* [What you should do]
In the listing below, find the line with "left elbow: (213, 518)" and the line with "left back paw: (580, 605)". Repeat those two lines and all lines between them exactly.

* [Data supplied]

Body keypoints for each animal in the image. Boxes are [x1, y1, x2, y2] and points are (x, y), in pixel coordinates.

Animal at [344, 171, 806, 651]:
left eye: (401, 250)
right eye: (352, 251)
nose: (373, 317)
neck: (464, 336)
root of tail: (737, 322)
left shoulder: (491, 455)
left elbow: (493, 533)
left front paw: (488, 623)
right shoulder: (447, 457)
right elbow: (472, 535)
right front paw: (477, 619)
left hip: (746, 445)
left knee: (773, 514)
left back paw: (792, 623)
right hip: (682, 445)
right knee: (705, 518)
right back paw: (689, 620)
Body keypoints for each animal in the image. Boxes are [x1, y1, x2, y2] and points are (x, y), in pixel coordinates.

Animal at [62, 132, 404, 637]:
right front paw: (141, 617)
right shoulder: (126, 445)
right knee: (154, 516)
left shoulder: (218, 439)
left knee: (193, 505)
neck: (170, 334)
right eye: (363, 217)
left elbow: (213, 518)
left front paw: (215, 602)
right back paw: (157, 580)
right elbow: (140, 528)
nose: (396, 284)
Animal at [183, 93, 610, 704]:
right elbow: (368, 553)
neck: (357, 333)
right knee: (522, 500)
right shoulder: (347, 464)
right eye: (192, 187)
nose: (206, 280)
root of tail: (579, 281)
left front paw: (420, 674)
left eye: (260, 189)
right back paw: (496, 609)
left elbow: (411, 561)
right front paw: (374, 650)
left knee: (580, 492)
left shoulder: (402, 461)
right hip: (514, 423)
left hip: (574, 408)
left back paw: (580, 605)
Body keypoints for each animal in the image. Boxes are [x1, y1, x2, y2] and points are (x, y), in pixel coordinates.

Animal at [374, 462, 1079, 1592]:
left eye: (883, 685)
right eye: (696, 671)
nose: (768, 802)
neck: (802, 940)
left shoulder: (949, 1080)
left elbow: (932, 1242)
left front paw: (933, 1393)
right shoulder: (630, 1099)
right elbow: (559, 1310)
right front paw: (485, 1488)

* [Reply]
left elbow: (213, 518)
left front paw: (215, 602)
right back paw: (157, 580)
right elbow: (140, 528)
nose: (396, 284)
Animal at [183, 93, 610, 704]:
right elbow: (368, 553)
neck: (357, 333)
right knee: (522, 500)
right shoulder: (347, 464)
right eye: (192, 187)
nose: (206, 280)
root of tail: (579, 281)
left front paw: (420, 674)
left eye: (260, 189)
right back paw: (496, 609)
left elbow: (411, 561)
right front paw: (374, 650)
left knee: (580, 492)
left shoulder: (402, 461)
right hip: (514, 423)
left hip: (574, 408)
left back paw: (580, 605)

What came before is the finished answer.